Until you’re doing underwater somersaults under a crashing wave while your long board bobs on the surface, you don’t really believe what people say—surfing the Pacific in a wet suit really isn’t that cold. Honest.
But that doesn’t mean it’s easy to hang ten in Tofino, a small town on the western coast of Vancouver Island. Pacific Ocean breakers are so massive they draw the best surfers in the world, and the cross-island highway is two hours of hairpin turns and warnings not to stop the car under unstable rock walls. There’s a reason they call this Tough City.
“Everyone surfs,” says a young man working behind the bar of the Inn at Tough City hotel and sushi bar, the night before I dip my first toe into the water. “Only a handful don’t, and even they probably say they do.”
He’s the son of the joint’s infamous owner, Crazy Ron Gauld, who built his harborside hotel from salvaged materials—brick from Vancouver’s Gastown, granite from Austria. Asked how he got such materials to this distant backwater, all Crazy Ron will say is, “Stole it!”
The town of fewer than 2,000 residents—average age 34—is home to nine surf shops and several schools, but Surf Sister is one of the oldest. Launched in 1999 by women and for women, the school has since opened its lessons to men, who make up 40 percent of students. Instructors are still an all-distaff crew, with some instructing since their mid teens. Once a year the school hosts a Queen of the Peak surf contest with specialized perks like free child care and dog care and a beachside massage tent.
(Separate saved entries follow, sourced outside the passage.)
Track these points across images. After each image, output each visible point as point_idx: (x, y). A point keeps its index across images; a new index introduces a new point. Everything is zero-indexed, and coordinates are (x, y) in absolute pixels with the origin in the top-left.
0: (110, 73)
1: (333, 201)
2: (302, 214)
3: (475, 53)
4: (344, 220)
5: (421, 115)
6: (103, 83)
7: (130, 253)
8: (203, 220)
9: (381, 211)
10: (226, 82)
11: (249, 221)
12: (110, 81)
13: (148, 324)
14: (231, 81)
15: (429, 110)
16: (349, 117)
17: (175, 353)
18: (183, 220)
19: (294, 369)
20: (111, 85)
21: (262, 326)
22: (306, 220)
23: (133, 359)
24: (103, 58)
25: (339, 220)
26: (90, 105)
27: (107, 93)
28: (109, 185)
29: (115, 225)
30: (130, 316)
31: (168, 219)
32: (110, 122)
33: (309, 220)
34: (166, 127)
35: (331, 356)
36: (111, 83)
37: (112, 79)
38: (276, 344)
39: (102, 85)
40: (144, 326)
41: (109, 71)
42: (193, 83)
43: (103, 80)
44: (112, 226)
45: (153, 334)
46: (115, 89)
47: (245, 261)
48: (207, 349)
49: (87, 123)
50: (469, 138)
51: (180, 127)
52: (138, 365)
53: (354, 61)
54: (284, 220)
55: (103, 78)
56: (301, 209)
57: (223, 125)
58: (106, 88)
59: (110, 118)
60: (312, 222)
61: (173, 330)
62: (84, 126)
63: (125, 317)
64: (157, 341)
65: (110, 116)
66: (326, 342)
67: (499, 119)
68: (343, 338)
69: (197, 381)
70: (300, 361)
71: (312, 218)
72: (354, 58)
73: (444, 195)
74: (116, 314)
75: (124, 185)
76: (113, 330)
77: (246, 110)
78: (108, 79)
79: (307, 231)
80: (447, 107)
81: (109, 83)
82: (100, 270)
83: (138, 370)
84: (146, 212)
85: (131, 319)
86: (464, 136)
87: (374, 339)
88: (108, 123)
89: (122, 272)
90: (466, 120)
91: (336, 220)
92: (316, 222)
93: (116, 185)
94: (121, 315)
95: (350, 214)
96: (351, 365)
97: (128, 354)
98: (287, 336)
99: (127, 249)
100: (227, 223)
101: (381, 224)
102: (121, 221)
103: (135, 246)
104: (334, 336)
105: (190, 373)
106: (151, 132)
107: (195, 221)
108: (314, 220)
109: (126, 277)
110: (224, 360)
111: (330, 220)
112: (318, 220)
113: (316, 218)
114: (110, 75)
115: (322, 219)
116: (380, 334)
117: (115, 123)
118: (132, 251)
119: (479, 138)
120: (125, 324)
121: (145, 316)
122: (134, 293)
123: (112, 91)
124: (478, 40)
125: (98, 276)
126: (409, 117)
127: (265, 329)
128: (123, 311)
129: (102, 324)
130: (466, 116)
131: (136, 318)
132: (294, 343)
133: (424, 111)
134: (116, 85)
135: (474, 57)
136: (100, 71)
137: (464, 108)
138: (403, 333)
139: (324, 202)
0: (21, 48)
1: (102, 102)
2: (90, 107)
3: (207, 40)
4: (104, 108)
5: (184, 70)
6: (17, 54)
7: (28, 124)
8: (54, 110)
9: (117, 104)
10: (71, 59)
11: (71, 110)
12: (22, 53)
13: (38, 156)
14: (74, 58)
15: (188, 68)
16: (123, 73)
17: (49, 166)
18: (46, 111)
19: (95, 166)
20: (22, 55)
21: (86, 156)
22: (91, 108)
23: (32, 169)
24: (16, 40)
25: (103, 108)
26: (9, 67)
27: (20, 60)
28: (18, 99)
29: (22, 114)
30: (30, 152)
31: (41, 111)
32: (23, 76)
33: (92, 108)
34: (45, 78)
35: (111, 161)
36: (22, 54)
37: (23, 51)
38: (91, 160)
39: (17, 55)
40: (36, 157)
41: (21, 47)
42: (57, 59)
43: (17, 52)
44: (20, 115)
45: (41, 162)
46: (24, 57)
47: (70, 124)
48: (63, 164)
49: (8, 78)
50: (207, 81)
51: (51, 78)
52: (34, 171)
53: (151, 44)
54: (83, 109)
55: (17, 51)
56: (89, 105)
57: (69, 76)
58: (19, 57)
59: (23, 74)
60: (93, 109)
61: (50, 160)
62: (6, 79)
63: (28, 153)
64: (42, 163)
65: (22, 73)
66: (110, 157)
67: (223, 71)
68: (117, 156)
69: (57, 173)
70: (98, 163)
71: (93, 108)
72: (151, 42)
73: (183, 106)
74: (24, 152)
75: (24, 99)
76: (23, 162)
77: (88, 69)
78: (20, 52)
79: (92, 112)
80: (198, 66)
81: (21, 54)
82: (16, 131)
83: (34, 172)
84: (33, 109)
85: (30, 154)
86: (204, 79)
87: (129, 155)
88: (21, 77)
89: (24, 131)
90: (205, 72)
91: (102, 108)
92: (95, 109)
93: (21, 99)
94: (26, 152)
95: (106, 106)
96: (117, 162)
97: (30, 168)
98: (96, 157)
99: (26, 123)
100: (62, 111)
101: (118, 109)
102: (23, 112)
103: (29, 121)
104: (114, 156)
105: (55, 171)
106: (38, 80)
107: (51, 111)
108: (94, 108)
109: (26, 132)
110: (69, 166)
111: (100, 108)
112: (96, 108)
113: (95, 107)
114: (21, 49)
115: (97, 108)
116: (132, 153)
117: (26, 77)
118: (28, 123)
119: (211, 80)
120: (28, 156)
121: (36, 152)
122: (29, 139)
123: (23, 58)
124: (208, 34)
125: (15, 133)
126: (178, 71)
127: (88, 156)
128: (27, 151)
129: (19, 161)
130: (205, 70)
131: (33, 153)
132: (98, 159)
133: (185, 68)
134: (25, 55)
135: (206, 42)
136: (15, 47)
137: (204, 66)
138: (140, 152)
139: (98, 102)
Surf lessons begin with the Tough City uniform: the wet suit. The neoprene here is as heavy duty as it comes, meant to withstand sub-40s ocean temperatures. Donning a wet suit is like trying to climb inside a sticky rubber band, and no one looks graceful doing it.
Amid the driftwood of Cox Bay Beach, our wet-suited class traces surfboards in the thick sand to practice the fundamentals of surfing: paddling (it looks especially silly in the sand) and popping up to a standing position. Then it’s time to get wet.
We stand in waist-high water and attempt Gidget moves on nine-foot long boards. The paddling, belly down on the board, is both crucial and terrifically exhausting. Popping up is even harder. We’re all falling, a lot; fortunately Tofino’s all-sand beaches—few rocks, no reefs—make for a safe classroom.
Surfing, like most outdoor sports, takes time to master. What’s remarkable is how quickly a greenhorn can almost, sort of do it—most newbies, despite fumbles, pop up at least once.
Tofino’s après-surf tradition is more classic than the outfits: Mexican grub at Tacofino, a food truck so established its wheels have been replaced by two-by-fours. Fish tacos come with lingcod or albacore tuna and sriracha or wasabi mayo. One only has to scan the footwear of patrons in line to confirm it’s a local’s spot: rubber boots, flip-flops, the occasional bare feet sticking out from a wet suit peeled down to the waist.
Sandwiched between the crashing Pacific Ocean and placid Clayoquot Sound, Tofino is understandably an outdoor playground. What separates Tofino from its twin town of Ucluelet to the south is a surprising indoor, luxury-linens kind of culture; it’s not all bare feet and surf bums.
The Wickaninnish Inn on Chesterman Beach pops up on best-of, gold, and four-diamond lists around the world. It hits high-luxury marks even from an extra-remote location: fireplaces, plush bathrobes, turndown service with musical selections. The windows in the guest-only Lookout Library are designed for storm watching, though the soaking tubs in each room have just as good a view.
While the high-end Wickaninnish should be at odds with laid-back Tofino, it’s just unshowy enough to fit in; even the manager, son of the hotel founder and a veteran of the Seattle Four Seasons, fits a surf break into his workday.
The Wolf in the Fog has a harder task, fitting a fine dining restaurant between surf shops and fish-and-chips windows in the middle of town. Opened last summer by a former Wickaninnish chef, the two-story restaurant serves themed, sharable plates: local duck with a beetroot and Gorgonzola lasagna or a Szechuan twist on surf-and-turf. It’s the only place in town where you can add foie gras to any dish.
But despite the towering wooden beams above and craft cocktails at the bar, this is still Tofino. The menu offers “a six-pack for the kitchen” for $10, $5 cheaper than the foie gras add-on. The kitchen staff gets a reverse buy-back from grateful patrons almost daily. In this grown-up surf town, only the chilly waves are all that tough.